▶ TASK DIRECTIONS
Could you rewrite the rows in the stretch from the one containing "Can you recover" through the one containing "387.1], [0, 0, 1]] dist [-0.073523, -0.007735]", putting "Digits" in place of "Decimals" and changing nothing else? Leave the pictures out of your answer.

▶ AVAILABLE DATA

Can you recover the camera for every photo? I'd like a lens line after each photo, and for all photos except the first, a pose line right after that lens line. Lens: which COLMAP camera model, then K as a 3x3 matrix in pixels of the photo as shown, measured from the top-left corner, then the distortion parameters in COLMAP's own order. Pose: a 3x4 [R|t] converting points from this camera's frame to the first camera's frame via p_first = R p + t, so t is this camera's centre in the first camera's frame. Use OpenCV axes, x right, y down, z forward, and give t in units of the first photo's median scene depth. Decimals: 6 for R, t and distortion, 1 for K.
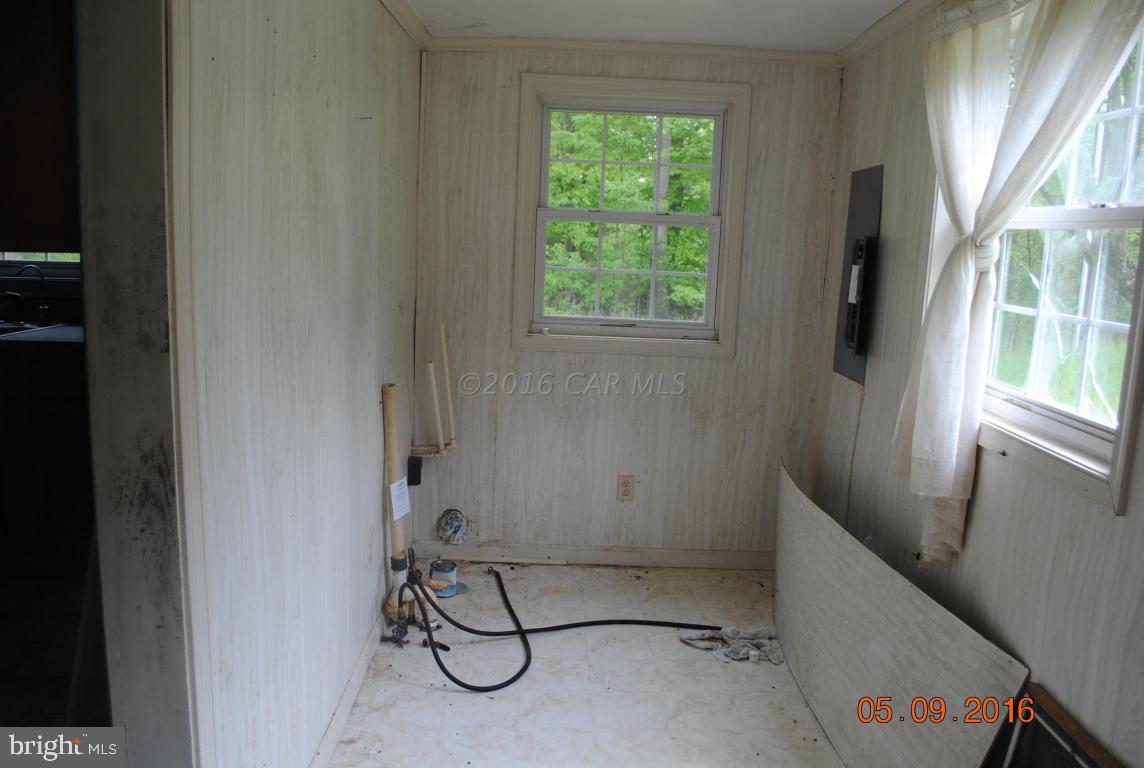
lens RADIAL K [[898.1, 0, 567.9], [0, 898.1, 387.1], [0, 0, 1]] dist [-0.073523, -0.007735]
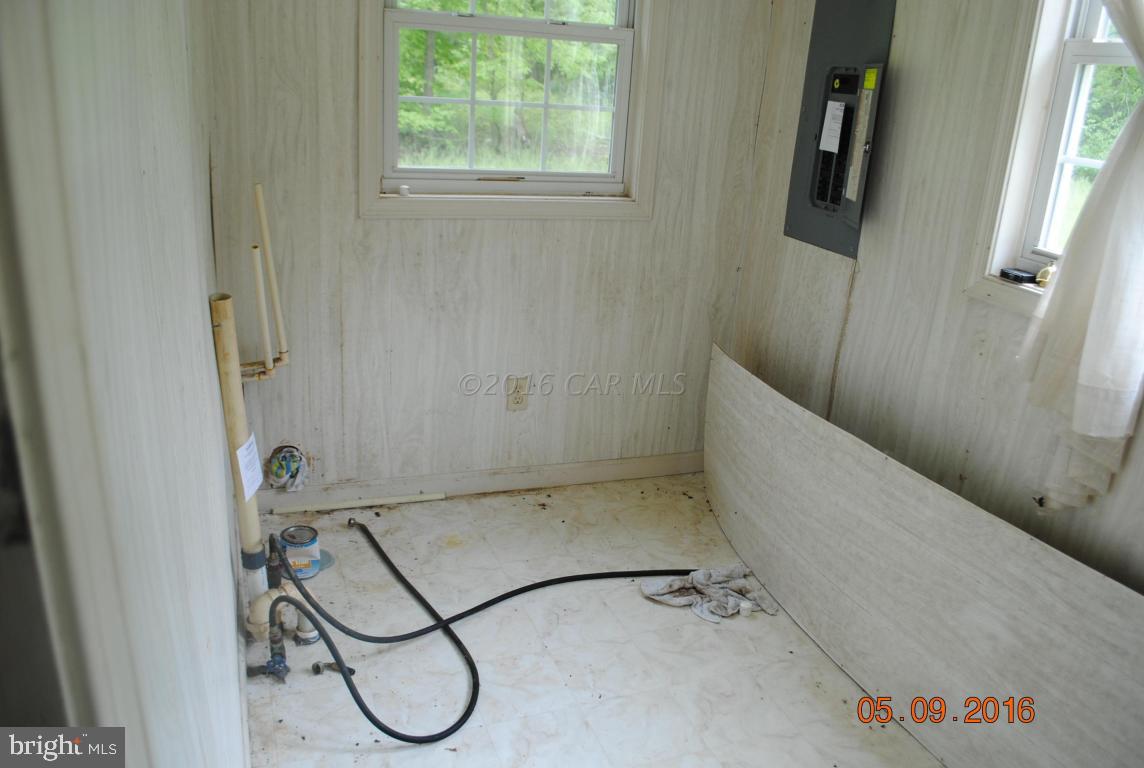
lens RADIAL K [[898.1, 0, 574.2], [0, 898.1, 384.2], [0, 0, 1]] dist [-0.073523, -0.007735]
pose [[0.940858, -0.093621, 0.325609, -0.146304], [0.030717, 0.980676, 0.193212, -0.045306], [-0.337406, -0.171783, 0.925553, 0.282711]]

--

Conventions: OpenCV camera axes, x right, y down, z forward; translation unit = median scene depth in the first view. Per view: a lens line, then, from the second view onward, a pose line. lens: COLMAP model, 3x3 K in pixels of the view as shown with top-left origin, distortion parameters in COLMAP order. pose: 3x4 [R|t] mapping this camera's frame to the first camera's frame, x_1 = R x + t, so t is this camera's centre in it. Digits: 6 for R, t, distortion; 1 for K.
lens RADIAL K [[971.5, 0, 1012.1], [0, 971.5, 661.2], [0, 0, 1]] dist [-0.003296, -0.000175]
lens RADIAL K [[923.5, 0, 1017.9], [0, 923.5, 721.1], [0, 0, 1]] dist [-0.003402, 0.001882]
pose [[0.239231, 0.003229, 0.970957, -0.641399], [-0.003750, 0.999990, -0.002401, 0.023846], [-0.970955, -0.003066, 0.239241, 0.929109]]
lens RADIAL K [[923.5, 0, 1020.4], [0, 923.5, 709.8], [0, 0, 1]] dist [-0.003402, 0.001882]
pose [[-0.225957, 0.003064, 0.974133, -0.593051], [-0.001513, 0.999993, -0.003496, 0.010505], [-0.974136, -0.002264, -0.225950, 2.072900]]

▶ TASK RESULT
Can you recover the camera for every photo? I'd like a lens line after each photo, and for all photos except the first, a pose line right after that lens line. Lens: which COLMAP camera model, then K as a 3x3 matrix in pixels of the photo as shown, measured from the top-left corner, then the distortion parameters in COLMAP's own order. Pose: a 3x4 [R|t] converting points from this camera's frame to the first camera's frame via p_first = R p + t, so t is this camera's centre in the first camera's frame. Use OpenCV axes, x right, y down, z forward, and give t in units of the first photo's median scene depth. Digits: 6 for R, t and distortion, 1 for K.
lens RADIAL K [[898.1, 0, 567.9], [0, 898.1, 387.1], [0, 0, 1]] dist [-0.073523, -0.007735]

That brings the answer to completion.